One of the main features to keep an eye out for when looking for an air purifier is the ACH. It stands for Air Changes per Hour and it’s an aspect that many people get confused by. 

Below, you can discover everything you need to know about what ACH ratings mean, how they’re calculated, and how they affect people with allergies and asthma. 

What ACH Ratings Tell Us 

ACH ratings provide you with information on the number of times that air purifiers are able to filter the room each hour. 

For instance, an air purifier with an ACH rating of 3 means that it will purify the air throughout the entire room up to 3 times every hour. 

Therefore, ACH ratings are directly linked with the overall performance quality of an air purifier. You can use ACH ratings as a way to compare different air purifiers and their effectiveness. 

The higher the ACH rating, the more the air purifier is able to clean the air in the room each hour. 

How to Calculate ACH?

When it comes to calculating the ACH rating of your air purifier, initially, it can seem like a complicated task. However, once you have the rating, it can help you make the best decision about which air purifier is the right one for your space. 

Prior to making any calculations, you’ll need to find out the CFM (Cubic Feet per Minute) of the machine. 

CFM ratings are easily found on the technical details of an air purifier. You can also learn more about the effectiveness of the air purifier by looking at the CADR rating.

CADR ratings measure the air purifiers ability when it comes to cleaning allergenic particles, such as pollen, pet dander, dust, and mold. You can learn more about it here. 

When you’re calculating ACH ratings, the value you’re given is based on the fan in the air purifier being at the highest speed. 

So, you’ll want to keep this in mind when using the air purifier at low or medium settings. The ACH ratings at these decreased fan speeds will be a little lower than what you’ve calculated. 

Steps on Calculating ACH Ratings

We recommend that you have an ACH rating of at least 4. However, higher ACH ratings mean that the air purifier is more effective.

  • Multiply the CFM rating by 60 minutes. This provides you with the amount of air that the device can clean in an hour.
  • You’ll then want to take a measurement of the height of the room you’re planning to use the air purifier in. Divide the value of CFM x 60 by the ceiling height (in feet). 
  • These calculations are in cubic feet, but you want to end up knowing the values in square feet. 
  • Next, take the value of the CFM x 60 divided by the ceiling height, and divide it by your desired ACH rating.
  • That provides you with the amount of coverage that the air purifier is capable of cleaning in square feet. 

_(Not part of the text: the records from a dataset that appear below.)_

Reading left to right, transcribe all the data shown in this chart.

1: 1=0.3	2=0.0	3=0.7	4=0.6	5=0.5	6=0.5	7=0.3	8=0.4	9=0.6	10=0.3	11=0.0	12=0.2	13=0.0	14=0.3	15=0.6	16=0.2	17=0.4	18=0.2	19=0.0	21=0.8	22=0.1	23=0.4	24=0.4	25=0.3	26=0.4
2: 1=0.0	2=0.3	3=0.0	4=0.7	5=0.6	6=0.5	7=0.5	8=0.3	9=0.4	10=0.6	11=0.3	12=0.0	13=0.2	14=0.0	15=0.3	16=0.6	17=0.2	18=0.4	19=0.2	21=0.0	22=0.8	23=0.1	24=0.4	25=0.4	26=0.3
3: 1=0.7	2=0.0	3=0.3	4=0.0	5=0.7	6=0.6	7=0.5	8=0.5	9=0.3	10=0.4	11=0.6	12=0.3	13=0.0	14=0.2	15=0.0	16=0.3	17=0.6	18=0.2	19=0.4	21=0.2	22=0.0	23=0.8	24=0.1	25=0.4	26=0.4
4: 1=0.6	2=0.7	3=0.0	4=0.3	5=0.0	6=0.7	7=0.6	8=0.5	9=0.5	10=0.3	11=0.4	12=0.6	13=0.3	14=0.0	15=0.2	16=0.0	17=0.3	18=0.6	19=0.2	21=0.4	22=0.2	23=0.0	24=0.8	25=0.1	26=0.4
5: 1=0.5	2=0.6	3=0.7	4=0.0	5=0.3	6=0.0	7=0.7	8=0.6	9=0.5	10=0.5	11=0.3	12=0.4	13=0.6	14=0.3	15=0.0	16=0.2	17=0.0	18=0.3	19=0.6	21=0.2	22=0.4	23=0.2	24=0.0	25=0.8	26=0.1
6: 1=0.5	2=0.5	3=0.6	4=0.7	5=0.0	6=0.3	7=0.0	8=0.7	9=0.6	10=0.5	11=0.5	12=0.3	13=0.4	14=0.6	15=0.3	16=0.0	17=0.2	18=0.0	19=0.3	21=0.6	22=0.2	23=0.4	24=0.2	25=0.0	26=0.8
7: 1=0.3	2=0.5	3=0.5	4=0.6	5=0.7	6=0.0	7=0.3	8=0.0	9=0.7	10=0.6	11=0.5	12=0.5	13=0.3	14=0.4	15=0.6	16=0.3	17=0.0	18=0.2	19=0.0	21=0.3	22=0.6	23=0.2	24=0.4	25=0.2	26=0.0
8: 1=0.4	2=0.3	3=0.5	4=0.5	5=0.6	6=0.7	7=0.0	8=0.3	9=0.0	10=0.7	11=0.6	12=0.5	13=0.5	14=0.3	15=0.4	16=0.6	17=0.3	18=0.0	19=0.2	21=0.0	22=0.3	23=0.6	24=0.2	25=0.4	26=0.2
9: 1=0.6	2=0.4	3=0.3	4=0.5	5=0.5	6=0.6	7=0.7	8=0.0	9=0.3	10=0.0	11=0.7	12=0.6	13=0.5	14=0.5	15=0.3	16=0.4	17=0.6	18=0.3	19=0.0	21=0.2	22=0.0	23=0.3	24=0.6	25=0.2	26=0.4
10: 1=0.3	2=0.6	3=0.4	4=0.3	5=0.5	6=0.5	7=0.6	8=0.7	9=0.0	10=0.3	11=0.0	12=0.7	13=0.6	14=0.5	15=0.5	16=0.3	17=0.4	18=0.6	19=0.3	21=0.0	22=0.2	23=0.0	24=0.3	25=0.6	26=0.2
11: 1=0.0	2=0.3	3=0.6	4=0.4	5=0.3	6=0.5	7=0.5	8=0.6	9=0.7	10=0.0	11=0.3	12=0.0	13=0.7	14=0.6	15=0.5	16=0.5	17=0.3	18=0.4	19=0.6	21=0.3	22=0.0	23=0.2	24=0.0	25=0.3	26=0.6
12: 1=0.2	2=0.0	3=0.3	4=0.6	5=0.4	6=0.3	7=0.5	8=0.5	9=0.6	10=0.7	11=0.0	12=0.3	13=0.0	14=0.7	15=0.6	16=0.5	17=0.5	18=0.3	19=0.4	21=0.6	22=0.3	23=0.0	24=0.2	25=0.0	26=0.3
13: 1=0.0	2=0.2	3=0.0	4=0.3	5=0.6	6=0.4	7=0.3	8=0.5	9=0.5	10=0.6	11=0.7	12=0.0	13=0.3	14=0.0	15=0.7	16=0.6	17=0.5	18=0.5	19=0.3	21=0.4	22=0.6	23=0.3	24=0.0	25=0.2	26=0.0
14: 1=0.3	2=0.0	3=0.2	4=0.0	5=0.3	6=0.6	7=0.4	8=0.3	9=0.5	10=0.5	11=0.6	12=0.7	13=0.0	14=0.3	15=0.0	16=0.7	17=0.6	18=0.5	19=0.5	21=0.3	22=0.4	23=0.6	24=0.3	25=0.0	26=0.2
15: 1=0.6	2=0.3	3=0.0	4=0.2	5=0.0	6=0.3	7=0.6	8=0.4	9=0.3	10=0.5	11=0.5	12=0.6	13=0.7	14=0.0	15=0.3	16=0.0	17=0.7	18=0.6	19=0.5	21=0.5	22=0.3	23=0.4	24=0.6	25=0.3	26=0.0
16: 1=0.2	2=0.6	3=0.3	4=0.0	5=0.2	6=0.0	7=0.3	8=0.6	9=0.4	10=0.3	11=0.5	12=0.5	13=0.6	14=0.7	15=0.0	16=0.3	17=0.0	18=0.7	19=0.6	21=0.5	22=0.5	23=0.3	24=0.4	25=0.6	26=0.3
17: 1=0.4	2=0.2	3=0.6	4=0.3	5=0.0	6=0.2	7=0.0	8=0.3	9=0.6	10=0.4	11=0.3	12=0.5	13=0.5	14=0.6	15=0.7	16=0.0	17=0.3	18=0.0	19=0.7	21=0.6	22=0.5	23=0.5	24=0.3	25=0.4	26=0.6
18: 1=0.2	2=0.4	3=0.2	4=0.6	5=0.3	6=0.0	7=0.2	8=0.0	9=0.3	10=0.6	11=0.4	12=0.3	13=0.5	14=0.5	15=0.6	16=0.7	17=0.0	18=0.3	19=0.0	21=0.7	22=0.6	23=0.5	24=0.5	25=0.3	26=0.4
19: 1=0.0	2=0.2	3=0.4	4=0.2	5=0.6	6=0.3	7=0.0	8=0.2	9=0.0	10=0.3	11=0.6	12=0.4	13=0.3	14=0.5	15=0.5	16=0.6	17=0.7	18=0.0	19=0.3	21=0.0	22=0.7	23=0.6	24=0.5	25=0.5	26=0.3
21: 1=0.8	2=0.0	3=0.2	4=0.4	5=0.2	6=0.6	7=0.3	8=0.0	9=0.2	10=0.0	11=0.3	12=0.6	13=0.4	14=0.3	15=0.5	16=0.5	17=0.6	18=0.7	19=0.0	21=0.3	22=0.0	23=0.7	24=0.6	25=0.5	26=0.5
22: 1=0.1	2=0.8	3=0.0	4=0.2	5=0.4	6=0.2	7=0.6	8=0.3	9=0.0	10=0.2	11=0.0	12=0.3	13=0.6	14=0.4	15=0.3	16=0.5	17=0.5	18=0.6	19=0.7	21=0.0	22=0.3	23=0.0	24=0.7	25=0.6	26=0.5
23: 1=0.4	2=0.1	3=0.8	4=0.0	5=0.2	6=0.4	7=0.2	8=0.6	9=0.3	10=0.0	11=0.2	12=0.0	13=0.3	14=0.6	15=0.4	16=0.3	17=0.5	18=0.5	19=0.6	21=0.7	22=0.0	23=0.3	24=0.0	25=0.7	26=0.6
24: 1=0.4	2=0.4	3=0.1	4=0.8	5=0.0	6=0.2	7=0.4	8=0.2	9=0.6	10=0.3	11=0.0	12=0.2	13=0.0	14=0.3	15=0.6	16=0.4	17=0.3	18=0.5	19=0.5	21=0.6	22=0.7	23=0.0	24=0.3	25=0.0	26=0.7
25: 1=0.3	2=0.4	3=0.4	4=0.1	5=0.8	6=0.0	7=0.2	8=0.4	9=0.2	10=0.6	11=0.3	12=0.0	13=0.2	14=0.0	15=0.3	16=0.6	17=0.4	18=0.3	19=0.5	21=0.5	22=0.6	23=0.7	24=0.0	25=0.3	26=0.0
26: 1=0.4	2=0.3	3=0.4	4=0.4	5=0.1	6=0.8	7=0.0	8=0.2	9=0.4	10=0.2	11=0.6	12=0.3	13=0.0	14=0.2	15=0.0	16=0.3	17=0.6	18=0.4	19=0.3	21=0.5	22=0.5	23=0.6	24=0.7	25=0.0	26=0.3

Here’s an example of a formula below that you can follow when making calculations. The numbers are made up but you can follow the same steps with different numbers depending on the height of your ceiling, CFM rating of the air purifier, and your desired ACH rating. 

For the calculation below, the air purifier is going to have a CFM of 300. The height of the ceiling will be 8 inches, and our desired ACH rating is 6. 

  1. 300 CFM x 60 (minutes) = 18,000 
  2. 18,000 / 8 feet (average ceiling height) = 2,250 
  3. 2,250 / 6 ACH = 375 square foot of coverage


Air purifiers with an ACH rating that’s lower than 4 can still be effective at cleaning dust, pollen, pet dander, and mold particles. However, the ones that are rated higher will simply perform better and help people with asthma and allergies be more comfortable.

Hopefully, you can use the information found in this post to help you calculate the ACH rating that’s best for your room and needs.